Where the real work happens
The interesting part wasn’t the code generation. It was the spec writing.
During the writing of the spec i had to make some specific decisions. Like, what is the response shape for validation errors?
These are decisions we normally make mid-implementation, semiconsciously, without writing them down. Here, I had to make them explicit and upfront. And I kinda think that’s actually where they belong.
Interesting thoughs
We are obviously not at the phase where you will delete your entire src/ dir, unlike the title of the post. But there are some interesting things to note.
Debugging changes shape. When a test fails, there’s no point fixing the generated code. It’ll be thrown away next run. The only meaningful fix is improving the spec or the test. You stop debugging implementations and start debugging intentions.
The code is non-deterministic. This is an obvious one. Run the generation twice and you get different variable names, different structure, sometimes different architecture entirely. Both versions pass the tests. Both are “correct.” You can’t diff two runs and expect stability.
Spec completeness is the new bottleneck. If your tests don’t assert that deleting a subtask should not delete its parent, the agent might generate code where it does, and the tests will pass. An incomplete spec produces code that is technically correct but behaviourally wrong.
That’s always been true in software. It just hits differently when the test suite is the only thing standing between the spec and production.
Why this matters
Most knowledge in a codebase is implicit. Remember that edge case bug you fixed? The fix lives in the codebase, and was probably not retroactively added to the initial feature spec afterwards. By result, you existing spec is useless.
A perfect spec, even in todays world, should mean you can rebuild the complete application, end to end, from scratch, without having to look at the existing codebase.

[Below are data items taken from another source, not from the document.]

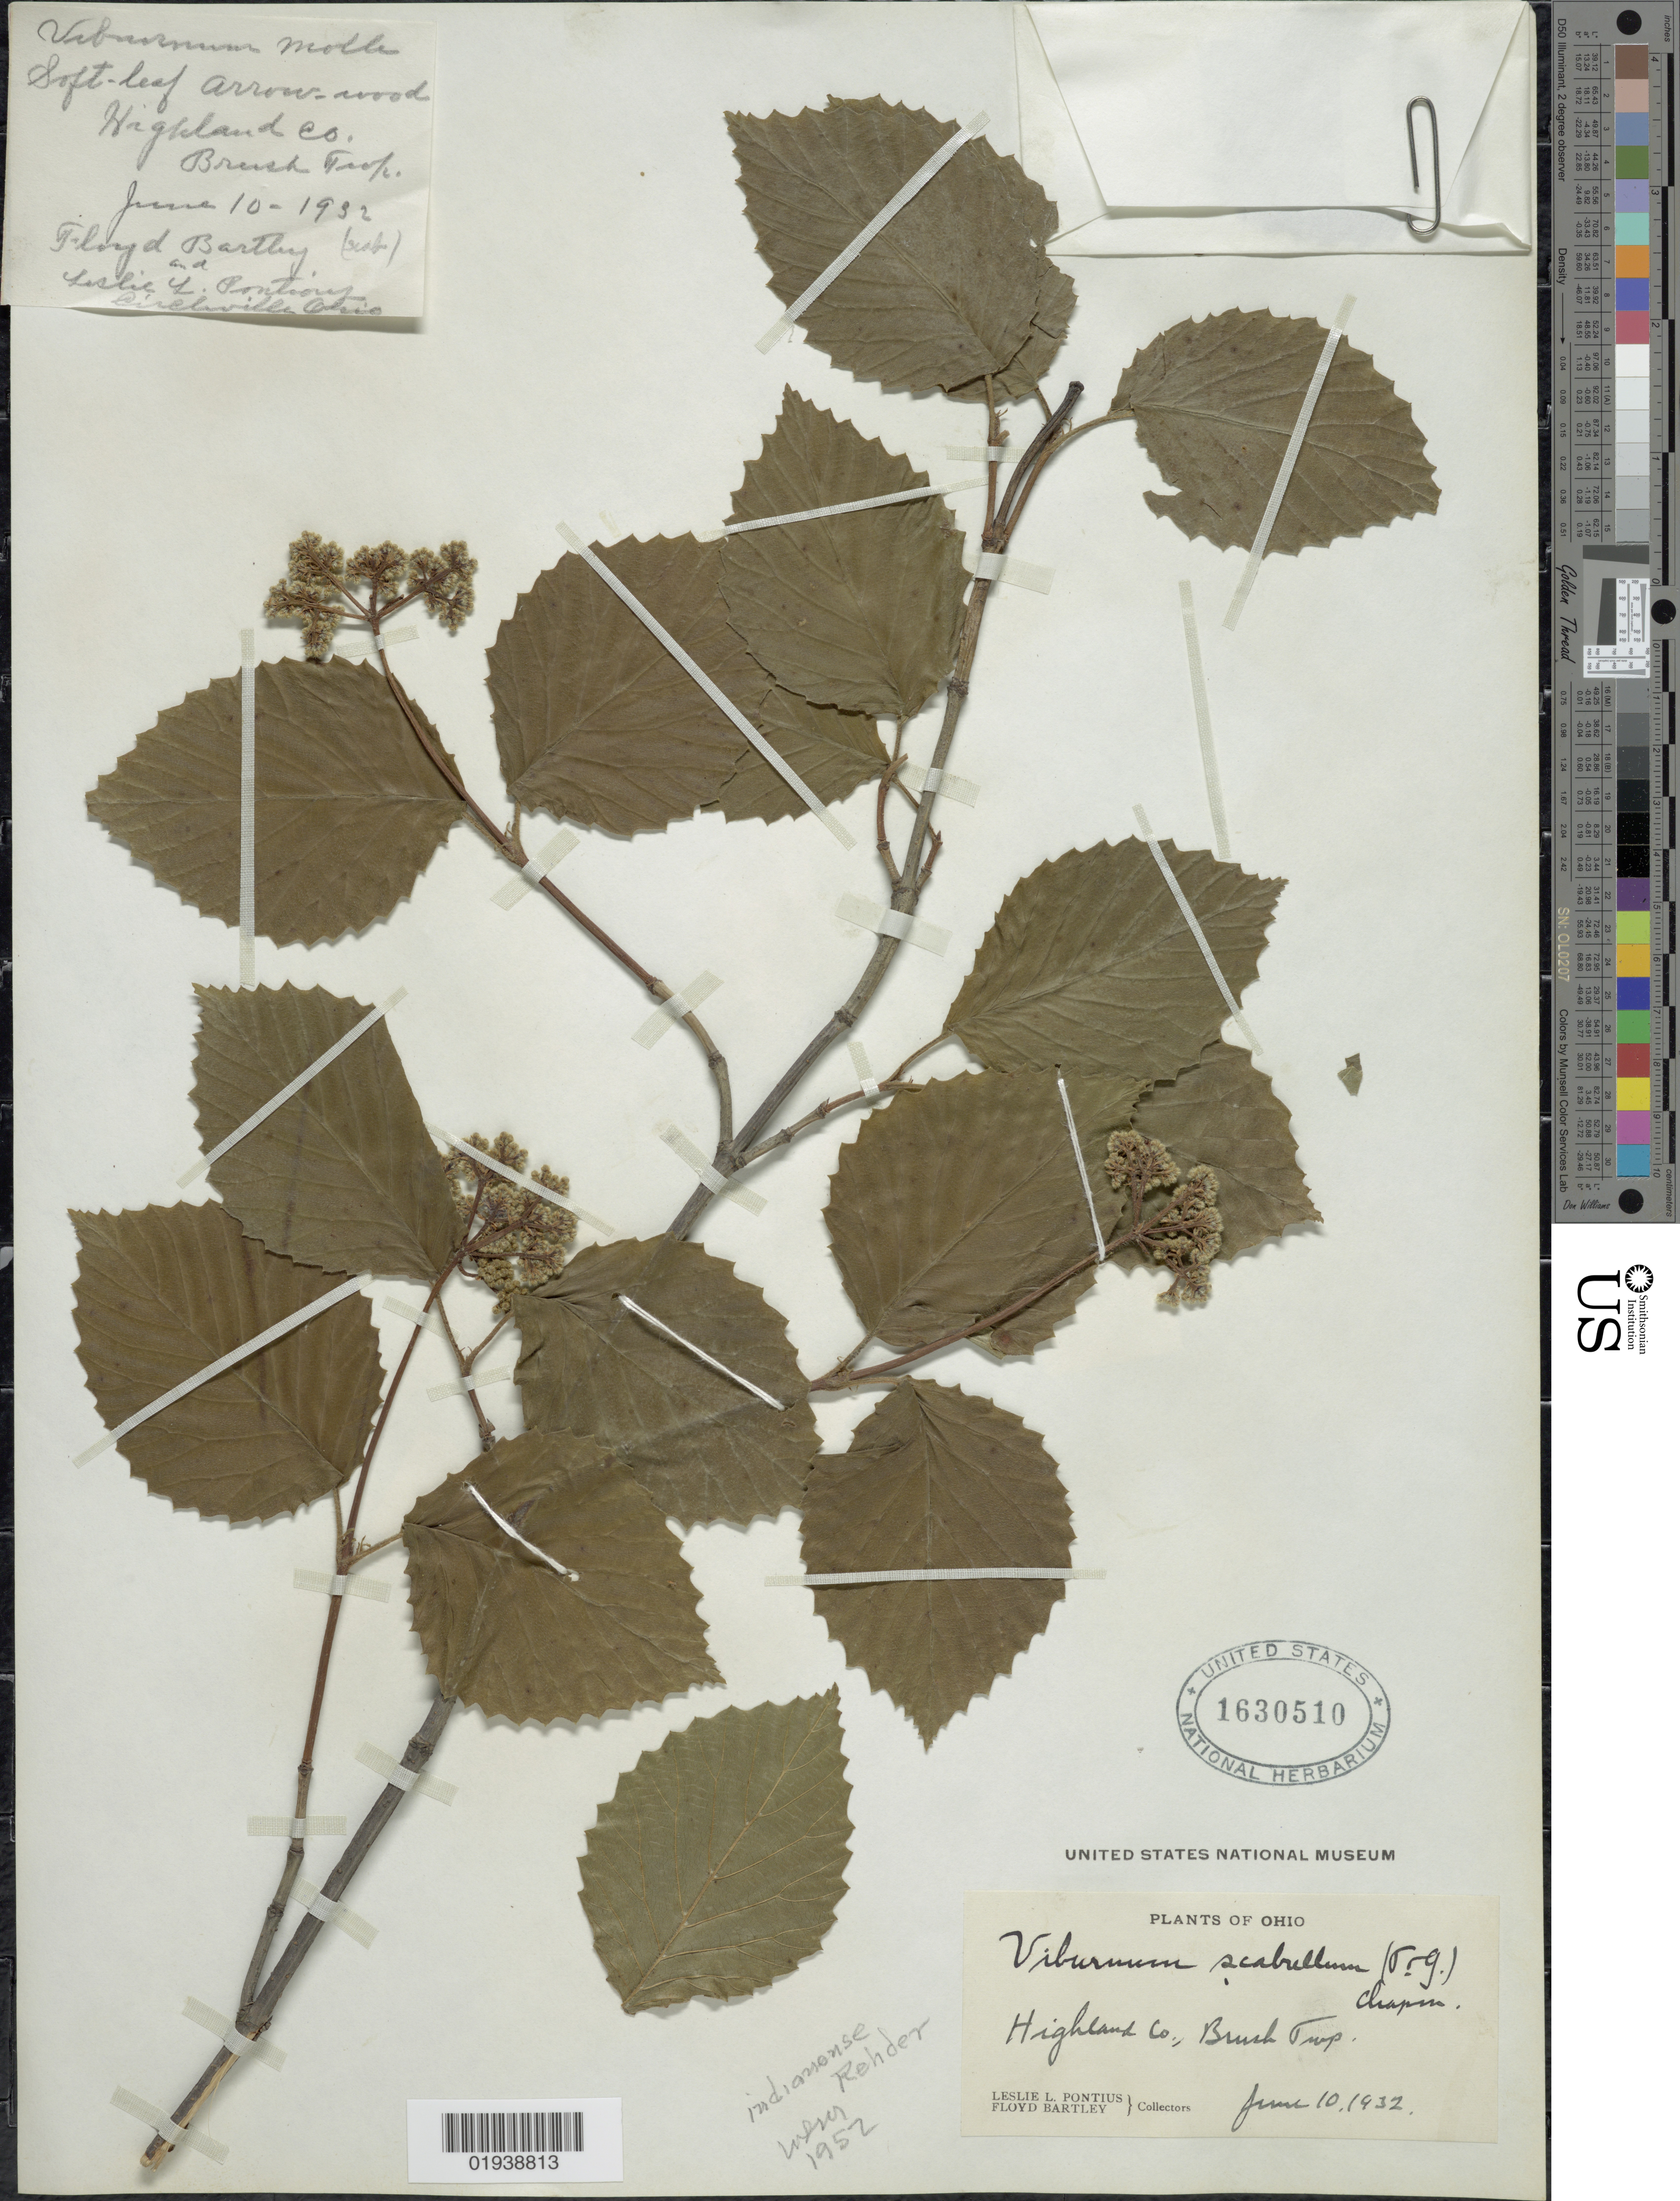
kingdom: Plantae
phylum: Tracheophyta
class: Magnoliopsida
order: Dipsacales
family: Viburnaceae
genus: Viburnum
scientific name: Viburnum indianense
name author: (Rehder) McAtee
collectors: L. Pontius & F. Bartley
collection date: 1932-06-10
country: United States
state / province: Ohio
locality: Highland Co., Brush Twp.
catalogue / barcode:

In the spec-driven model, the knowledge lives in the spec and the tests. The code is derived. Delete it and regenerate, different code, same behavior. The knowledge survives because it was never in the implementation to begin with.
The critical point moves. Code becomes more disposable. The spec becomes more sacred.

“AI writes code for us” is the shallow version. The deeper version is: the value moves from the implementation to the specification. The developer who writes a precise, testable, complete spec will produce better software than the one who writes clever code — not because the spec generates the code (though it can), but because a precise spec forces every decision to be made explicitly, documented, and verifiable.
Most teams already sense this. It’s why we write acceptance criteria. It’s why we write integration tests. It’s why the best tech leads spend more time on requirements than on pull requests. Spec-driven development just follows that intuition to its logical end.
Whether you ever adopt this workflow or not, the experiment leaves you with one useful question:
If your specs aren’t precise enough to generate correct code from, are they precise enough to build correct code from by hand?
Conclusion
While the demo project I used here is a best-case scenario, it’s not impossible to imagine a future where the spec will become more important than the code.
Imagine if you can generate a full, feature complete spec from an existing codebase. Replatforming a legacy system becomes a matter of tokens, not months of development. You can switch frameworks, languages, architectures, with the push of a button.
The classic development workflow we all know and loved, is disappearing fast. We will no longer care about the nitty gritty details of how the code works. We will only care that it does.